James, While I understand that some people still love their PADs I can't watch somebody being sent that direction without saying something. I too used PADS PowerPCB through the better part of the 90's and it was my system of choice at that time. Today I shake my head and wonder what has happened besides the constant change of ownership and rebranding of PADs. I take issue with Tod's comment that PADs is the best from Mentor, yeah right and I am the tooth fairy. He obviously doesn't want a real, modern, useful system or he wouldn't have ditz'd Expedition with his comment.
First word of caution, stay away from PADs Logic, it is a piece of shit that PADs gave away free all through the 90's as a freebie if you bought the PCB package. Even when I used PADs as my system of choice I never once met anybody that used PADs Logic, that should tell you something. Everybody got it free but they would go out and spend more money to buy something else, usually OrCAD originally, some Protel later. Today Mentor is charging $1500 for it and there has been no visible development done on it since the very early 90's, it is archaic and crude.

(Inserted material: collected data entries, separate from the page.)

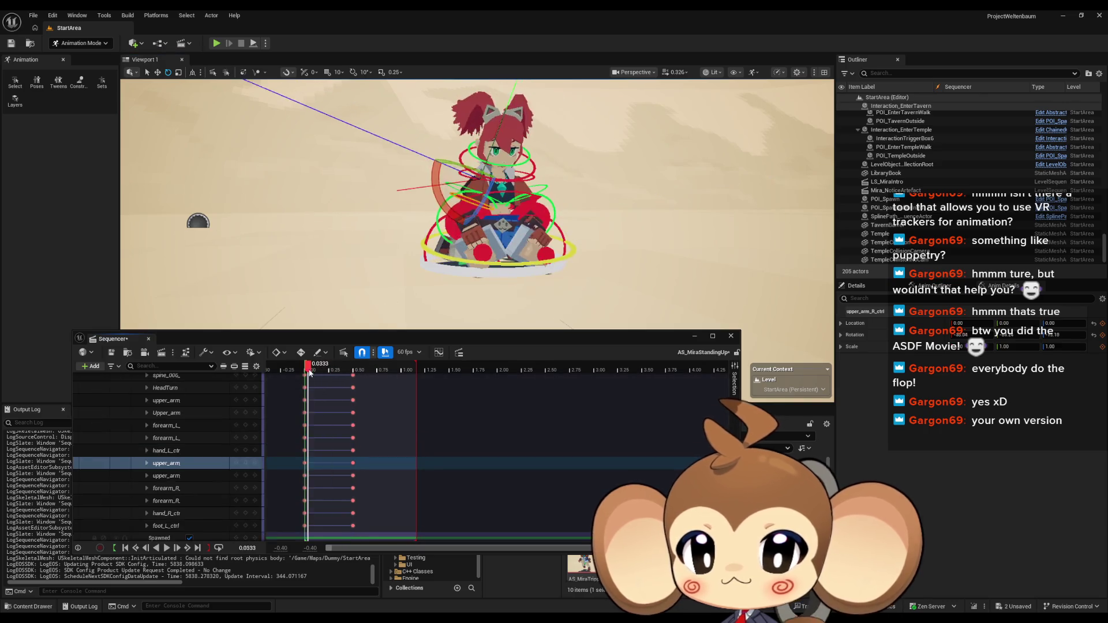
{"action": "left_click", "coordinate": [351, 461]}
{"action": "mouse_move", "coordinate": [353, 367]}
{"action": "left_mouse_down"}
{"action": "mouse_move", "coordinate": [304, 368]}
{"action": "mouse_move", "coordinate": [355, 367]}
{"action": "left_mouse_up"}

For schematic capture you could use OrCAD as suggested or your could try and get an old version of Protel just to use the schematic. It is very close to OrCAD's schematic. Originally when I first used PADs I was using DOS OrCAD Capture, a short while later we switched to Protel for schematic since it was Windows based and superior to the DOS OrCAD capture at that time.
Second word of caution, I have recently heard from some people supposedly in the know, that PADs is on the move again. This is unsubstantiated rumor but the word is that PADs is moving to some 'entity' called Millenium. What or who Millenium is I don't know. Is it a prospective purchaser, a new division of Mentor or an old age home convalesence home for a tired old CAD package who knows. Is it in N.A. or Bangalore India, I don't know.

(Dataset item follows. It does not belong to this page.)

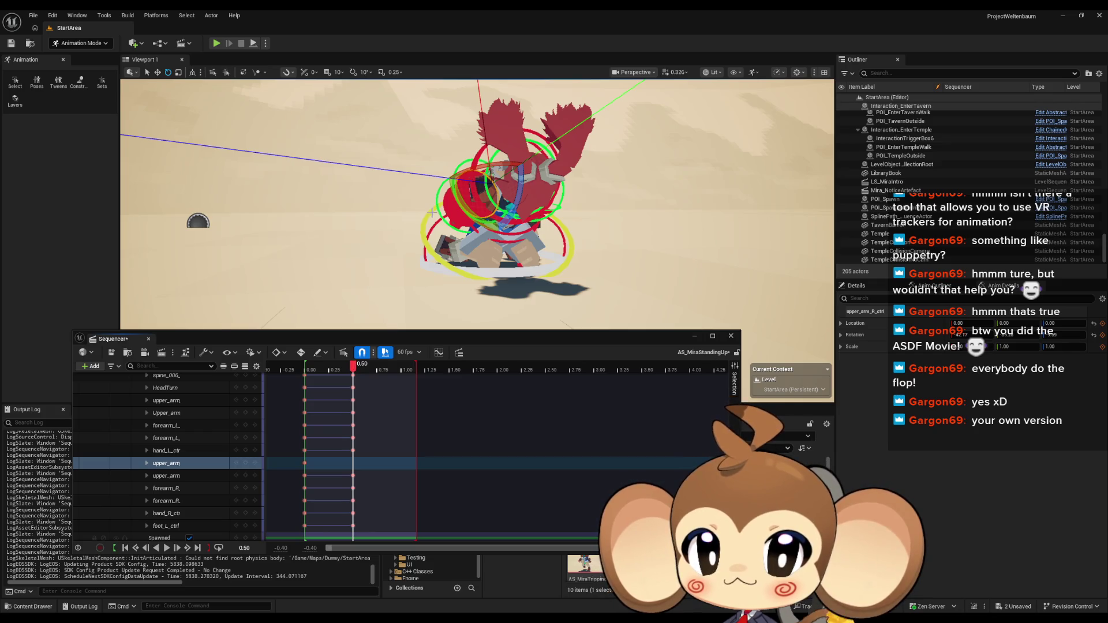
From a lower viewing angle, rotate upper_arm_R_ctrl a few degrees further in the 0.50 pose
{"action": "scroll", "coordinate": [432, 212], "scroll_direction": "up", "scroll_amount": 5}
{"action": "left_click_drag", "start_coordinate": [464, 227], "coordinate": [465, 227]}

I can understand your comments about Altium, I am a Protel/Altium user myself but on the other side of the CAD tools. I also periodically still use PADs in my present employment and I fear each time I am going to have to use it. Part of that is the loss of familiarity with the package over the last almost 10 years (used Accel/PCAD Jr. for a few years and more recently P99SE) but the rest of it comes from the fact that it is still a DOS engine running under the very same ole phoney GUI developed back in the mid 90's. The manner of dealing with rules is arduous and limited, copying and pasting between databases is difficult and varies depending on what you are copying. The ability to accurate copy and place fine detail is solely reliant on your ingenuity at inventing way to reference those copied bits between databases. Importing mechanical details in DXF format is painful and you must be very precise in how you configure the DXF or it will simply blow up. You must configure the DXF import as though it is a PADs export to DXF. Don't feel too comfortable about opening multiple designs with PADS, remember it is still a DOS engine under the hood, there are all sorts of non-windows compliant issues especially with multiple windows running. In short, give it a good test drive before even looking at the purchase contract.

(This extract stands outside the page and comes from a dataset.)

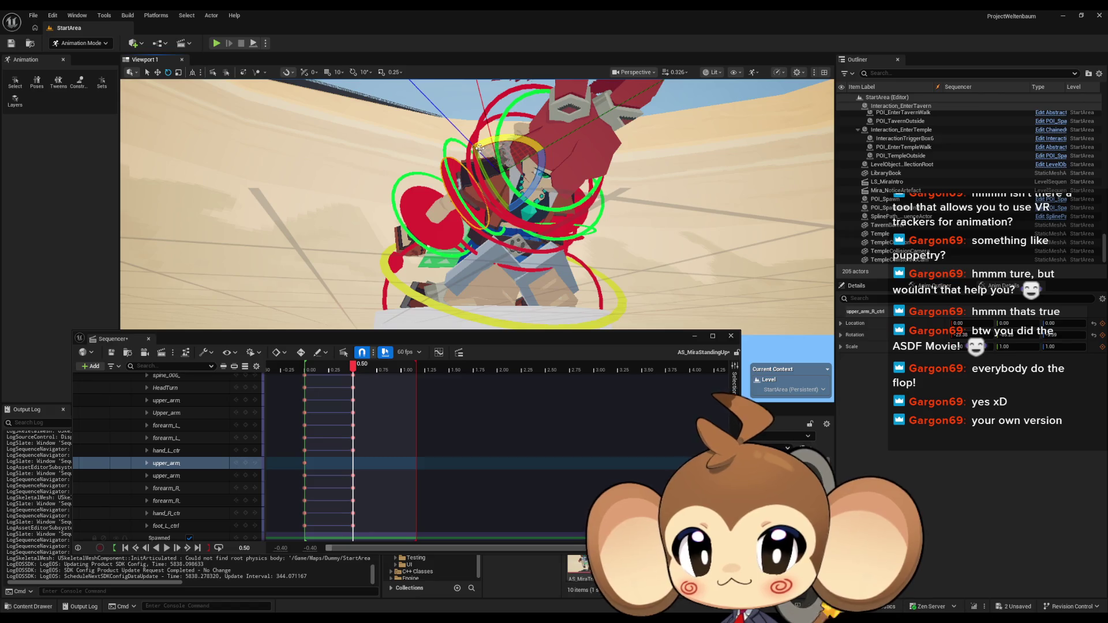
{"action": "left_click_drag", "start_coordinate": [522, 200], "coordinate": [417, 134]}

Personally if I were looking myself, Zuken would get a real good looking over and test drive. Don't just play with their canned demo designs. Do a small but semi-complicated design yourself, from start to finish. Find their user forum (Yahoo, Google or company run) and seek out actual users comments. Would those users purchase it today if they were looking at it fresh? Other than Zuken I would check out Mentor Expedition if my company was willing to spend roughly double the money but get a good working tool that can handle most anything you can throw at it technology wise today or tomorrow.